**Exercise set:**
1. Using the page on the West and East Antarctic ice sheets, explain why the West Antarctic Ice Sheet is melting and losing mass. Answer in one to three sentences.
2. Answer these questions from the page on the West and East Antarctic ice sheets:
(a) About how large in area is the East Antarctic Ice Sheet?
(b) By how much would oceans rise if the West Antarctic Ice Sheet melted?
(c) How long is the core from Roosevelt Island that the project is analyzing?
3. Extend the page on the West and East Antarctic ice sheets, picking up after its final sentence.

## start Text shown

West and East Antarctic Ice SheetsCritical drivers of global sea-level rise
This project aims to determine how these Antarctic ice sheets will respond to a world that is 2°C warmer, and understand the consequences.
Overview
Antarctica hosts two distinct ice sheets:
- The WAIS is largely marine-based, grounded to almost 2,000m below sea level. It’s about 1.9 million km2 in area.
- The EAIS is mostly land-based. It’s about 10.3 million km2.
Together, they hold about 70 per cent of the world’s fresh water. If the WAIS melted, oceans would rise by 5m. If the EAIS melted, oceans would rise by 52 m. What’s more likely is mere centimetres – but still enough to affect hundreds of millions of people with coastal inundation.
We’re looking for the answer one of the most critical questions in Antarctic research: Did the WAIS collapse during the last interglacial period? If it did, we may find out what our future will look like from ice cores from the Roosevelt Island Climate Evolution project (RICE)(external link)
Rapid deglaciation of the West Antarctic Ice Sheet (WAIS) is the big unknown in global sea-level rise projections. The warming Southern Ocean is flowing under the WAIS, so it’s melting and losing mass. If the East Antarctic Ice Sheet (EAIS) starts to break up, we can’t stop it. It all comes down to a matter of 2°C.
This project aims to
- determine how marine-based ice sheets will respond to a world that is 2°C warmer
- identify the global, local and regional impacts of this response
- uncover the consequences of warming above 2°C
To achieve these objectives we are
- analysing a 764m long core collected from Roosevelt Island on the Ross Ice Shelf
This will give us the first detailed reconstruction of the WAIS during the last interglacial period – 130,000 to 115,000 years ago.

## end Text shown
## start Listing

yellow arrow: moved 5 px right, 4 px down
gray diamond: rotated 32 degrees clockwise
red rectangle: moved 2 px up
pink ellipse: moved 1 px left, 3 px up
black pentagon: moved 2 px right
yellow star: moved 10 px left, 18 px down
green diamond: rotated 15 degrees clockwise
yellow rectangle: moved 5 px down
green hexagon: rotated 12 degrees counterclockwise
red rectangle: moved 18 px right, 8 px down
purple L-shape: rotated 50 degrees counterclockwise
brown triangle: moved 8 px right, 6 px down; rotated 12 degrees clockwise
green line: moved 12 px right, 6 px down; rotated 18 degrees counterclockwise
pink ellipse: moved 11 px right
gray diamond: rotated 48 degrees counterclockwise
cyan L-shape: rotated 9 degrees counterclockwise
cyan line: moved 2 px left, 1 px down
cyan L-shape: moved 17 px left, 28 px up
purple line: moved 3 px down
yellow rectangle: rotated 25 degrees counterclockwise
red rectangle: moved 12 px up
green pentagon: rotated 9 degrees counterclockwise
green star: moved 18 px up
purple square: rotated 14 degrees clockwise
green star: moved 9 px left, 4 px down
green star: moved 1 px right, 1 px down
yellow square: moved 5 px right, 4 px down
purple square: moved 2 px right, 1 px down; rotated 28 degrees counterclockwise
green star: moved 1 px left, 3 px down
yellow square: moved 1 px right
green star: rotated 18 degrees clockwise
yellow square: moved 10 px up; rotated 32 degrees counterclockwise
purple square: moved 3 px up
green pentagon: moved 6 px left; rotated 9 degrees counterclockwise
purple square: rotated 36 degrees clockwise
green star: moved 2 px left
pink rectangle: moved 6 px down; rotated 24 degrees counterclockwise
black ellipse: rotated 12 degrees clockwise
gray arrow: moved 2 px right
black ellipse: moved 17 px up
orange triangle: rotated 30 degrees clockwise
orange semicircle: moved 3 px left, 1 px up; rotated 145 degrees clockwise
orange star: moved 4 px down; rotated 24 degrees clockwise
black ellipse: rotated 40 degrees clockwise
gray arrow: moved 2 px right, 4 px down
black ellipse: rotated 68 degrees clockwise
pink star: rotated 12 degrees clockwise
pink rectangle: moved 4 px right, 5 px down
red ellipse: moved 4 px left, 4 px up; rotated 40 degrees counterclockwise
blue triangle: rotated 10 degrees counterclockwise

## end Listing

**Replies:**
1. The West Antarctic Ice Sheet is melting and losing mass because the warming Southern Ocean is flowing under it.

2.
(a) About 10.3 million km2.
(b) By 5 m.
(c) 764 m.

3.
At this time, global mean temperature was up to 1.5°C warmer and global sea level was 6–9m higher than the pre-industrial period. The Ross Ice Shelf boundary between ice on land/ice on the sea floor retreated over 1,000km.
About the ice sheets
The East Antarctic Ice Sheet (EAIS) is the more dynamic and larger of the two ice sheets.
- colder because it reaches high into the atmosphere
- 3km thick and 55m above sea level
- deep basins below sea level which must have contributed in the past more than the WAIS or Greenland
- is almost certainly a lost cause even with the Paris Agreement – 20 years from now, the loss will be irreversible
- will start an unstoppable journey to melting if we exceed a 2°C rise in global temperatures
The West Antarctic Ice sheet (WAIS) is thinner, smaller and warmer.
- ice thicknesses of up to 2000 m, but largely below sea level. The maximum altitude of the ice surface is less than 2000 m above sea level
- 23km deep and 5m above sea level
- probably collapsed during the last interglacial period
- losing mass where it meets the ocean
- especially vulnerable, as much of its ice sheet lies above the warming Southern Ocean
Why deglaciation of the WAIS is so important
Five key things you need to know:
- Scientists estimate the WAIS has been shedding nearly 150 billion tonnes of mass each year since 2005 – much faster than we first thought. This is what those billion tonnes look like.
- We have recent and unpredicted collapses of multiple ice shelves.
- What happens to the Ross Ice Shelf, a major drainage pathway of the WAIS?
- Wind-driven warmer currents called the Circumpolar Deep Water are reaching under the ice shelves and thinning them out.
- The surface temperature warms, sea ice changes, and the bedrock will go through a gravitational adjustment as ice mass is lost.
What we know
The more ice below sea level, the more sensitive it is: Nothing melts ice like water.
Ice sheets and glaciers have dominated sea rise since 2006 – and sea level rise has risen fourfold since then. In other words – it’s fast.
There are two scenarios for 2100:
- we’ve lowered emissions and sea-rise around New Zealand is about 55cm
- we haven’t lowered emissions and sea-rise hits 1m or more
Even a 10cm rise in sea level will triple coastal inundation. Imagine what that means for Auckland’s Tamaki Drive and Wellington’s south coast. The capital’s waterfront diver statue shows what’s likely to happen with sea-level rise in Wellington Harbour.
For many places in New Zealand, the 1-in-25 year/100-year flooding could become annual; coastal areas dry in 1900 are now inundated regularly.
Once sea-level rise begins, it will continue for millennia.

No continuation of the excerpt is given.